**AIM**
Copy out everything from the line containing "common name: Giant herb-robert" down to the end of the rows, changing "scientific name" to "binomial" and leaving all else unchanged.

**RECORDS FOR THE TASK**
------------------------------------------------------------------------
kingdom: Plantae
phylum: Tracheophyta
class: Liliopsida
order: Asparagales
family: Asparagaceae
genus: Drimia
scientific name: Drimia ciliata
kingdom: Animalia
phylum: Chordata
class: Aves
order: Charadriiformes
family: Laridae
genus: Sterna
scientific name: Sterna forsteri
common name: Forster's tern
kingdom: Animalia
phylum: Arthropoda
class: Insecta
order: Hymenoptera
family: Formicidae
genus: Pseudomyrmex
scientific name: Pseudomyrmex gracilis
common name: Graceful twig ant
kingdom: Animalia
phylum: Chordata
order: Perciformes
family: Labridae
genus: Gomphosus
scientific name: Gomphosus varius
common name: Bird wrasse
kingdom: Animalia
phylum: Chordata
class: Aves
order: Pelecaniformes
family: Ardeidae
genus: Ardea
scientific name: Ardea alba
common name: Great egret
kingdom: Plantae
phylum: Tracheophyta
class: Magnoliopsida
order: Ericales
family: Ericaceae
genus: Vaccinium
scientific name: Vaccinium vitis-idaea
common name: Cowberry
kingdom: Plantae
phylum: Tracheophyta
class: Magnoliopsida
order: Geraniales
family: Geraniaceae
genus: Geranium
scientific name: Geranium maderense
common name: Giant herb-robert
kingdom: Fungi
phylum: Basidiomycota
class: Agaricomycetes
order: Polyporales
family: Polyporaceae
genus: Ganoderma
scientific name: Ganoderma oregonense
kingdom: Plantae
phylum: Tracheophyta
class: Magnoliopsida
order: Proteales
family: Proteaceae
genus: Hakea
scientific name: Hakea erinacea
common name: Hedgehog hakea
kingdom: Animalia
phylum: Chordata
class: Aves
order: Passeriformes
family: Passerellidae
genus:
------------------------------------------------------------------------
**RESULT**
common name: Giant herb-robert
kingdom: Fungi
phylum: Basidiomycota
class: Agaricomycetes
order: Polyporales
family: Polyporaceae
genus: Ganoderma
binomial: Ganoderma oregonense
kingdom: Plantae
phylum: Tracheophyta
class: Magnoliopsida
order: Proteales
family: Proteaceae
genus: Hakea
binomial: Hakea erinacea
common name: Hedgehog hakea
kingdom: Animalia
phylum: Chordata
class: Aves
order: Passeriformes
family: Passerellidae
genus:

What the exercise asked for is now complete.